--- Prompt A ---
In the audit opinion extract, at what value do the auditors say the financials should have been stated?
----
Based on the above facts we are of the opinion that going concern assumption has been affected and the financials should have been stated at net realisable value.
Opinion
In our opinion and to the best of our information and according to the explanations given to us, except far the effects of the matter described in the Basis for Qualified Opinion paragraph regarding erosion of net-worth coupled with other events and inability in realization of assets and discharge of liabilities based on going concern assumptions and clauses (1), (2), (6), (7) and (8) of Annexure to Auditors Report referred in paragraph 1 of "Report on Other Legal and Regulatory Requirements" below being non provision of physical verification due to restricted access of fixed assets and inventories, unpaid public deposit, maintenance of cost records, unpaid statutory dues, cash loss in the current financial year and default in the payment of dues to financial institutions and banks, the financial statement give the information required by the Act in the manner-, So required and gives a true and fair view in conformity with the accounting principles generally accepted in India of the state of affairs of the Company as on 31" March, 2016, and its loss and its cash flow for the year ended on that date.
----
--- Prompt B ---
Copy every line from the entries below that contains the string "kern". Case counts.
----
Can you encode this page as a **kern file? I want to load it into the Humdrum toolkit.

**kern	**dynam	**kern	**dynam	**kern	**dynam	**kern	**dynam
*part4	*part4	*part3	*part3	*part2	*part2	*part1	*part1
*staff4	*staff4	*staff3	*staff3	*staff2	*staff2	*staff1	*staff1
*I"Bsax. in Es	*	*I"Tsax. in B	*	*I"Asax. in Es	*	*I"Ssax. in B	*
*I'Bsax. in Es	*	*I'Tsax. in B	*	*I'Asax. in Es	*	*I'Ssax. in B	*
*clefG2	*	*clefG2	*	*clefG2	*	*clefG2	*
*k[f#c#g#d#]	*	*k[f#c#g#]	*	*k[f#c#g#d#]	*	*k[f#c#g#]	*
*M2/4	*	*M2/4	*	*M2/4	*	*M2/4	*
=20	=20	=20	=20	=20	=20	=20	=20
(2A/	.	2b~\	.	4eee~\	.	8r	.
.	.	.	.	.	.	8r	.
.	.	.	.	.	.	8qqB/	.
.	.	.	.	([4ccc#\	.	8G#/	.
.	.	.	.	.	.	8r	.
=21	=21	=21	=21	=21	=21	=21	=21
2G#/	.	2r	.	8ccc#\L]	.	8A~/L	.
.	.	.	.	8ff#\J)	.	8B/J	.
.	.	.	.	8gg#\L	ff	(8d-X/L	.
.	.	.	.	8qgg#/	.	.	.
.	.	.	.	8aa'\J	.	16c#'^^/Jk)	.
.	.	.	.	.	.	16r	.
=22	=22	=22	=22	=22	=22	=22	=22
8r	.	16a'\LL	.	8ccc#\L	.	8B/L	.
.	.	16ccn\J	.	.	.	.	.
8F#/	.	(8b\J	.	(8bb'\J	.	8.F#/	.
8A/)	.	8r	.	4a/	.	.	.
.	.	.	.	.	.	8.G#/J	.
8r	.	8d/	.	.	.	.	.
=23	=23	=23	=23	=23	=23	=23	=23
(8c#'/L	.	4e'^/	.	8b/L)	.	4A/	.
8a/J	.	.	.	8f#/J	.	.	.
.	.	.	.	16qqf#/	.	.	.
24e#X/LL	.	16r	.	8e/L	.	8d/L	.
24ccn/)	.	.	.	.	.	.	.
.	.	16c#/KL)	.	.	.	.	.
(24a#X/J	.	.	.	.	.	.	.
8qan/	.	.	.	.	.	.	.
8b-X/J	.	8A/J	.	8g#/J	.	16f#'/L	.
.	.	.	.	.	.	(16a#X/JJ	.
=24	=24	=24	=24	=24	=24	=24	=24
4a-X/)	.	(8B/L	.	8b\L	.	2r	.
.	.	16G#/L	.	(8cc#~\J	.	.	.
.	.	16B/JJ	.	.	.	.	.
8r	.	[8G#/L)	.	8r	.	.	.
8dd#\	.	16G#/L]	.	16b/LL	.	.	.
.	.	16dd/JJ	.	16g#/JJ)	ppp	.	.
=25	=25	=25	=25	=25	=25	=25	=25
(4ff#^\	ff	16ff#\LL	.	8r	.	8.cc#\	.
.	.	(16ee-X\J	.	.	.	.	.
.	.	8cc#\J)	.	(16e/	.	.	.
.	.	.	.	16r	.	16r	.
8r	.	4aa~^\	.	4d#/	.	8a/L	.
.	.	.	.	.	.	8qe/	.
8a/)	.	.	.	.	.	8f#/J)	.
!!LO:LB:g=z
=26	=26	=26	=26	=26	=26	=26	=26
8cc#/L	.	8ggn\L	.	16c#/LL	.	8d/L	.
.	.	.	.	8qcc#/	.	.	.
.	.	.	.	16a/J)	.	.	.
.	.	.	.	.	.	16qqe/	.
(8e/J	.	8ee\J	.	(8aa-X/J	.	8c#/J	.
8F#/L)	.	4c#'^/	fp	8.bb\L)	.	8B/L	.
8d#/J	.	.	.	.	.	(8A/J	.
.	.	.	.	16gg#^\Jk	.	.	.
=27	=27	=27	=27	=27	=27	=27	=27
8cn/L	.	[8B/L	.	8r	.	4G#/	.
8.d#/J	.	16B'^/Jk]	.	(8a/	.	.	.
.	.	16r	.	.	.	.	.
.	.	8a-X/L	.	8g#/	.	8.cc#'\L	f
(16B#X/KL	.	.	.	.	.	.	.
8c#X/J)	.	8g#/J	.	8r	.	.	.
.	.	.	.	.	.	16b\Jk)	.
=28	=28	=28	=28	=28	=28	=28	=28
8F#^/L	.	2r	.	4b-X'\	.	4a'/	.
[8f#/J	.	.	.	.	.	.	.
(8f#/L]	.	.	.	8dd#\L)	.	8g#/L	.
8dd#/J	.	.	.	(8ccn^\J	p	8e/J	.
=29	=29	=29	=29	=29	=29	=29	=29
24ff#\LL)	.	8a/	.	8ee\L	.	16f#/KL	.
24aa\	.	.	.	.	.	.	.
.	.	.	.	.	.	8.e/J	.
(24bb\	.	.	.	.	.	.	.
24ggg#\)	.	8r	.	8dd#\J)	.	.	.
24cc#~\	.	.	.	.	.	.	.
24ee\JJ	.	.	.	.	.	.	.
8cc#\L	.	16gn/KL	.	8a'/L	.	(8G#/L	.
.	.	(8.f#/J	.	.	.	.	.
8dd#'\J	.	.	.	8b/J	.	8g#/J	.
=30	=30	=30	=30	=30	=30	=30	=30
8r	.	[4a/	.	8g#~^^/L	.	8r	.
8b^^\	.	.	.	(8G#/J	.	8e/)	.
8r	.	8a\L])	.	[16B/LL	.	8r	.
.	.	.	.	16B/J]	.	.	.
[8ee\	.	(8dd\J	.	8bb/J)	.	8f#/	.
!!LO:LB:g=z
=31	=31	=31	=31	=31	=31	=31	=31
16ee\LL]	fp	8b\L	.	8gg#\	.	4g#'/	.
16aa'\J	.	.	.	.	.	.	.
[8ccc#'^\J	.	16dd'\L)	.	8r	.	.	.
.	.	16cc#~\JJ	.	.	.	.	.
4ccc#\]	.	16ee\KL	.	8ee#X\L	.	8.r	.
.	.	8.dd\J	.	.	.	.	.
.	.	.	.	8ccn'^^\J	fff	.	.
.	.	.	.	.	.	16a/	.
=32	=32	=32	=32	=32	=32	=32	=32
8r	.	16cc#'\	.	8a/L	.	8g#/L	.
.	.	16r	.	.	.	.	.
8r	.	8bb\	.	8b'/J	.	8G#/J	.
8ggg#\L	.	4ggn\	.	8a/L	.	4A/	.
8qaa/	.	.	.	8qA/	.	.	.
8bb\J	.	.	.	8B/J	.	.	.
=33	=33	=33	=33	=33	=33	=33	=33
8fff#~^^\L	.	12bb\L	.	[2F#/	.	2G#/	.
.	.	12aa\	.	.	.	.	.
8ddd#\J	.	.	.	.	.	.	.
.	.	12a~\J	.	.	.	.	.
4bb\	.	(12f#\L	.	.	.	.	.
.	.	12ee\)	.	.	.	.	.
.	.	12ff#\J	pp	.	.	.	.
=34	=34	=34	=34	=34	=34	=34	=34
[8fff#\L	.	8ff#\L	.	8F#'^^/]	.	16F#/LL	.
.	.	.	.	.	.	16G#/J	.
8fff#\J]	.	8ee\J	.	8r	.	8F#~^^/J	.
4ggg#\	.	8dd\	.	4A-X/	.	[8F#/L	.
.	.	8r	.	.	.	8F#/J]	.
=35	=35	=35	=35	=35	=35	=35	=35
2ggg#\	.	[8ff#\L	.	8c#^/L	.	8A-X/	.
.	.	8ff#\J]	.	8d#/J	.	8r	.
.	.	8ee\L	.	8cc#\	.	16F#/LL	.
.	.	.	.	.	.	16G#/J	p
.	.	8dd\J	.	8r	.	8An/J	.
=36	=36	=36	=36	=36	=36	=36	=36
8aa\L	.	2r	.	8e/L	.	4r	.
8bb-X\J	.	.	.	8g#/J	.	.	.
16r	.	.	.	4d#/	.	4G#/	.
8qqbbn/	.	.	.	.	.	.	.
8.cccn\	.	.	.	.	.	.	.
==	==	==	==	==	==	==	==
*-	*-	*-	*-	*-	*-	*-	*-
----
--- Output A ---
At net realisable value.

--- Output B ---
Can you encode this page as a **kern file? I want to load it into the Humdrum toolkit.
**kern	**dynam	**kern	**dynam	**kern	**dynam	**kern	**dynam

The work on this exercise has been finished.